▶ **WHAT YOU ARE ASKED TO DO**
Write the entries out exactly. Any images they hold stay out of the copy.

▶ **DATA SHOWN**
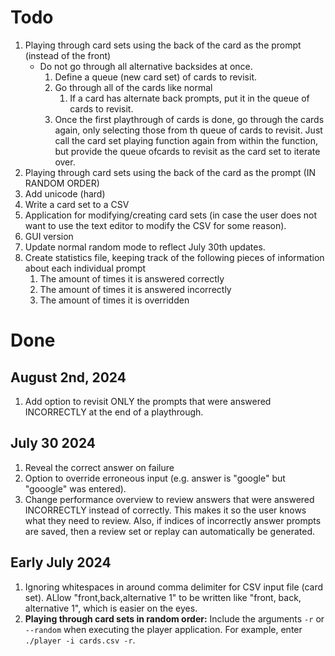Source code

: # Todo 

1. Playing through card sets using the back of the card as the prompt (instead of the front)
	- Do not go through all alternative backsides at once.
		1. Define a queue (new card set) of cards to revisit.
		2. Go through all of the cards like normal
			1. If a card has alternate back prompts, put it in the queue of cards to revisit.
		3. Once the first playthrough of cards is done, go through the cards again, only selecting those from th queue of cards to revisit. Just call the card set playing function again from within the function, but provide the queue ofcards to revisit as the card set to iterate over.
2. Playing through card sets using the back of the card as the prompt (IN RANDOM ORDER)
3. Add unicode (hard)
4. Write a card set to a CSV
5. Application for modifying/creating card sets (in case the user does not want to use the text editor to modify the CSV for some reason).
6. GUI version
7. Update normal random mode to reflect July 30th updates.
8. Create statistics file, keeping track of the following pieces of information about each individual prompt
	1. The amount of times it is answered correctly
	2. The amount of times it is answered incorrectly
	3. The amount of times it is overridden

# Done

## August 2nd, 2024

1. Add option to revisit ONLY the prompts that were answered INCORRECTLY at the end of a playthrough.

## July 30 2024

1. Reveal the correct answer on failure
2. Option to override erroneous input (e.g. answer is "google" but "gooogle" was entered).
3. Change performance overview to review answers that were answered INCORRECTLY instead of correctly. This makes it so the user knows what they need to review. Also, if indices of incorrectly answer prompts are saved, then a review set or replay can automatically be generated.

## Early July 2024

1. Ignoring whitespaces in around comma delimiter for CSV input file (card set). ALlow "front,back,alternative 1" to be written like "front, back, alternative 1", which is easier on the eyes.
2. **Playing through card sets in random order:** Include the arguments `-r` or `--random` when executing the player application. For example, enter `./player -i cards.csv -r`. 
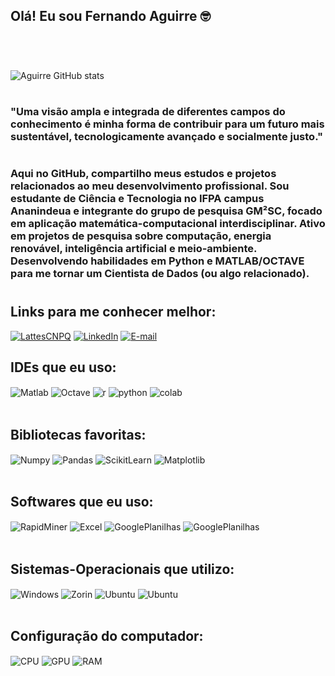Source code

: 
## Olá! Eu sou Fernando Aguirre 🤓 <div style="display: inline_block"></div><br/>
<div style="display: inline_block"> </div><br/>

![Aguirre GitHub stats](https://github-readme-stats.vercel.app/api?username=aguirre-fernando&show_icons=true&theme=dracula&count_private=true)
#

### "Uma visão ampla e integrada de diferentes campos do conhecimento é minha forma de contribuir para um futuro mais sustentável, tecnologicamente avançado e socialmente justo."
#


### Aqui no GitHub, compartilho meus estudos e projetos relacionados ao meu desenvolvimento profissional. Sou estudante de Ciência e Tecnologia no IFPA campus Ananindeua e integrante do grupo de pesquisa GM²SC, focado em aplicação matemática-computacional interdisciplinar. Ativo em projetos de pesquisa sobre computação, energia renovável, inteligência artificial e meio-ambiente. Desenvolvendo habilidades em Python e MATLAB/OCTAVE para me tornar um Cientista de Dados (ou algo relacionado).


#

## Links para me conhecer melhor:

[![LattesCNPQ](https://custom-icon-badges.demolab.com/badge/-Lattes%20CNPQ-white?style=for-the-badge&logoColor=white&logo=lattescnpq-minimalist)](http://lattes.cnpq.br/1465510131848179)
[![LinkedIn](https://img.shields.io/badge/LinkedIn-0077B5?style=for-the-badge&logo=linkedin&logoColor=white)](https://www.linkedin.com/in/aguirre-fernando/)
[![E-mail](https://img.shields.io/badge/EMail-D14836?style=for-the-badge&logo=gmail&logoColor=white)](mailto:aguirrefernando.ifpa@gmail.com)

## IDEs que eu uso:

<div style="display: inline_block">
  <img align="center" alt="Matlab" src="https://custom-icon-badges.demolab.com/badge/MATLAB-white?style=for-the-badge&logoColor=white&logo=matlab-1" />
  <img align="center" alt="Octave" src="https://custom-icon-badges.demolab.com/badge/OCTAVE-white?style=for-the-badge&logoColor=white&logo=octave-1" />
  <img align="center" alt="r" src="https://img.shields.io/badge/R/RStudio-71a5d4?style=for-the-badge&logo=r&logoColor=white" />
  <img align="center" alt="python" src="https://img.shields.io/badge/Pyhton-1b3c58?style=for-the-badge&logo=python&logoColor=white" />
  <img align="center" alt="colab" src="https://img.shields.io/badge/Colab-F9AB00?style=for-the-badge&logo=googlecolab&color=525252" />
</div><br/>

## Bibliotecas favoritas:

<div style="display: inline_block">
  <img align="center" alt="Numpy" src="https://custom-icon-badges.demolab.com/badge/Numpy-white?style=for-the-badge&logoColor=white&logo=numpy-1" />
  <img align="center" alt="Pandas" src="https://custom-icon-badges.demolab.com/badge/Pandas-white?style=for-the-badge&logoColor=white&logo=pandas-1" />
  <img align="center" alt="ScikitLearn" src="https://custom-icon-badges.demolab.com/badge/Scikit_Learn-white?style=for-the-badge&logoColor=white&logo=scikitlearn" />
  <img align="center" alt="Matplotlib" src="https://custom-icon-badges.demolab.com/badge/Matplotlib-525252?style=for-the-badge&logoColor=white&logo=matplotlib" />
</div><br/>

## Softwares que eu uso:

<div style="display: inline_block">
  <img align="center" alt="RapidMiner" src="https://custom-icon-badges.demolab.com/badge/Rapid_Miner-white?style=for-the-badge&logoColor=white&logo=rapidminer" />
  <img align="center" alt="Excel" src="https://img.shields.io/badge/Microsoft_Excel-217346?style=for-the-badge&logo=microsoft-excel&logoColor=white" />
  <img align="center" alt="GooglePlanilhas" src="https://img.shields.io/badge/Google%20Sheets-34A853?style=for-the-badge&logo=google-sheets&logoColor=white" />
  <img align="center" alt="GooglePlanilhas" src="https://img.shields.io/badge/Notepad++-90E59A.svg?style=for-the-badge&logo=notepad%2B%2B&logoColor=black" />
</div><br/>

## Sistemas-Operacionais que utilizo:

<div style="display: inline_block">
  <img align="center" alt="Windows" src="https://img.shields.io/badge/Windows-0078D6?style=for-the-badge&logo=windows11&logoColor=white" />
  <img align="center" alt="Zorin" src="https://img.shields.io/badge/Zorin%20OS-0CC1F3?style=for-the-badge&logo=zorin&logoColor=white" />
  <img align="center" alt="Ubuntu" src="https://img.shields.io/badge/Ubuntu-E95420?style=for-the-badge&logo=ubuntu&logoColor=white" />
  <img align="center" alt="Ubuntu" src="https://img.shields.io/badge/Debian-A81D33?style=for-the-badge&logo=debian&logoColor=white" />
</div><br/>

## Configuração do computador:

<div style="display: inline_block">
  <img align="center" alt="CPU" src="https://img.shields.io/badge/AMD-Ryzen_5-ED1C24?style=for-the-badge&logo=amd&logoColor=white" />
  <img align="center" alt="GPU" src="https://img.shields.io/badge/AMD-Radeon_Vega_7-ED1C24?style=for-the-badge&logo=amd&logoColor=white" />
  <img align="center" alt="RAM" src="https://custom-icon-badges.demolab.com/badge/-XPG_Gammix_D45-white?style=for-the-badge&logoColor=white&logo=xpg" />
</div><br/>

#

▶ **EXERCISE RESPONSE**
Source code

: # Todo 

1. Playing through card sets using the back of the card as the prompt (instead of the front)
	- Do not go through all alternative backsides at once.
		1. Define a queue (new card set) of cards to revisit.
		2. Go through all of the cards like normal
			1. If a card has alternate back prompts, put it in the queue of cards to revisit.
		3. Once the first playthrough of cards is done, go through the cards again, only selecting those from th queue of cards to revisit. Just call the card set playing function again from within the function, but provide the queue ofcards to revisit as the card set to iterate over.
2. Playing through card sets using the back of the card as the prompt (IN RANDOM ORDER)
3. Add unicode (hard)
4. Write a card set to a CSV
5. Application for modifying/creating card sets (in case the user does not want to use the text editor to modify the CSV for some reason).
6. GUI version
7. Update normal random mode to reflect July 30th updates.
8. Create statistics file, keeping track of the following pieces of information about each individual prompt
	1. The amount of times it is answered correctly
	2. The amount of times it is answered incorrectly
	3. The amount of times it is overridden

# Done

## August 2nd, 2024

1. Add option to revisit ONLY the prompts that were answered INCORRECTLY at the end of a playthrough.

## July 30 2024

1. Reveal the correct answer on failure
2. Option to override erroneous input (e.g. answer is "google" but "gooogle" was entered).
3. Change performance overview to review answers that were answered INCORRECTLY instead of correctly. This makes it so the user knows what they need to review. Also, if indices of incorrectly answer prompts are saved, then a review set or replay can automatically be generated.

## Early July 2024

1. Ignoring whitespaces in around comma delimiter for CSV input file (card set). ALlow "front,back,alternative 1" to be written like "front, back, alternative 1", which is easier on the eyes.
2. **Playing through card sets in random order:** Include the arguments `-r` or `--random` when executing the player application. For example, enter `./player -i cards.csv -r`. 
Source code

: 
## Olá! Eu sou Fernando Aguirre 🤓 <div style="display: inline_block"></div><br/>
<div style="display: inline_block"> </div><br/>

![Aguirre GitHub stats](https://github-readme-stats.vercel.app/api?username=aguirre-fernando&show_icons=true&theme=dracula&count_private=true)
#

### "Uma visão ampla e integrada de diferentes campos do conhecimento é minha forma de contribuir para um futuro mais sustentável, tecnologicamente avançado e socialmente justo."
#


### Aqui no GitHub, compartilho meus estudos e projetos relacionados ao meu desenvolvimento profissional. Sou estudante de Ciência e Tecnologia no IFPA campus Ananindeua e integrante do grupo de pesquisa GM²SC, focado em aplicação matemática-computacional interdisciplinar. Ativo em projetos de pesquisa sobre computação, energia renovável, inteligência artificial e meio-ambiente. Desenvolvendo habilidades em Python e MATLAB/OCTAVE para me tornar um Cientista de Dados (ou algo relacionado).


#

## Links para me conhecer melhor:

[![LattesCNPQ](https://custom-icon-badges.demolab.com/badge/-Lattes%20CNPQ-white?style=for-the-badge&logoColor=white&logo=lattescnpq-minimalist)](http://lattes.cnpq.br/1465510131848179)
[![LinkedIn](https://img.shields.io/badge/LinkedIn-0077B5?style=for-the-badge&logo=linkedin&logoColor=white)](https://www.linkedin.com/in/aguirre-fernando/)
[![E-mail](https://img.shields.io/badge/EMail-D14836?style=for-the-badge&logo=gmail&logoColor=white)](mailto:aguirrefernando.ifpa@gmail.com)

## IDEs que eu uso:

<div style="display: inline_block">
  <img align="center" alt="Matlab" src="https://custom-icon-badges.demolab.com/badge/MATLAB-white?style=for-the-badge&logoColor=white&logo=matlab-1" />
  <img align="center" alt="Octave" src="https://custom-icon-badges.demolab.com/badge/OCTAVE-white?style=for-the-badge&logoColor=white&logo=octave-1" />
  <img align="center" alt="r" src="https://img.shields.io/badge/R/RStudio-71a5d4?style=for-the-badge&logo=r&logoColor=white" />
  <img align="center" alt="python" src="https://img.shields.io/badge/Pyhton-1b3c58?style=for-the-badge&logo=python&logoColor=white" />
  <img align="center" alt="colab" src="https://img.shields.io/badge/Colab-F9AB00?style=for-the-badge&logo=googlecolab&color=525252" />
</div><br/>

## Bibliotecas favoritas:

<div style="display: inline_block">
  <img align="center" alt="Numpy" src="https://custom-icon-badges.demolab.com/badge/Numpy-white?style=for-the-badge&logoColor=white&logo=numpy-1" />
  <img align="center" alt="Pandas" src="https://custom-icon-badges.demolab.com/badge/Pandas-white?style=for-the-badge&logoColor=white&logo=pandas-1" />
  <img align="center" alt="ScikitLearn" src="https://custom-icon-badges.demolab.com/badge/Scikit_Learn-white?style=for-the-badge&logoColor=white&logo=scikitlearn" />
  <img align="center" alt="Matplotlib" src="https://custom-icon-badges.demolab.com/badge/Matplotlib-525252?style=for-the-badge&logoColor=white&logo=matplotlib" />
</div><br/>

## Softwares que eu uso:

<div style="display: inline_block">
  <img align="center" alt="RapidMiner" src="https://custom-icon-badges.demolab.com/badge/Rapid_Miner-white?style=for-the-badge&logoColor=white&logo=rapidminer" />
  <img align="center" alt="Excel" src="https://img.shields.io/badge/Microsoft_Excel-217346?style=for-the-badge&logo=microsoft-excel&logoColor=white" />
  <img align="center" alt="GooglePlanilhas" src="https://img.shields.io/badge/Google%20Sheets-34A853?style=for-the-badge&logo=google-sheets&logoColor=white" />
  <img align="center" alt="GooglePlanilhas" src="https://img.shields.io/badge/Notepad++-90E59A.svg?style=for-the-badge&logo=notepad%2B%2B&logoColor=black" />
</div><br/>

## Sistemas-Operacionais que utilizo:

<div style="display: inline_block">
  <img align="center" alt="Windows" src="https://img.shields.io/badge/Windows-0078D6?style=for-the-badge&logo=windows11&logoColor=white" />
  <img align="center" alt="Zorin" src="https://img.shields.io/badge/Zorin%20OS-0CC1F3?style=for-the-badge&logo=zorin&logoColor=white" />
  <img align="center" alt="Ubuntu" src="https://img.shields.io/badge/Ubuntu-E95420?style=for-the-badge&logo=ubuntu&logoColor=white" />
  <img align="center" alt="Ubuntu" src="https://img.shields.io/badge/Debian-A81D33?style=for-the-badge&logo=debian&logoColor=white" />
</div><br/>

## Configuração do computador:

<div style="display: inline_block">
  <img align="center" alt="CPU" src="https://img.shields.io/badge/AMD-Ryzen_5-ED1C24?style=for-the-badge&logo=amd&logoColor=white" />
  <img align="center" alt="GPU" src="https://img.shields.io/badge/AMD-Radeon_Vega_7-ED1C24?style=for-the-badge&logo=amd&logoColor=white" />
  <img align="center" alt="RAM" src="https://custom-icon-badges.demolab.com/badge/-XPG_Gammix_D45-white?style=for-the-badge&logoColor=white&logo=xpg" />
</div><br/>

#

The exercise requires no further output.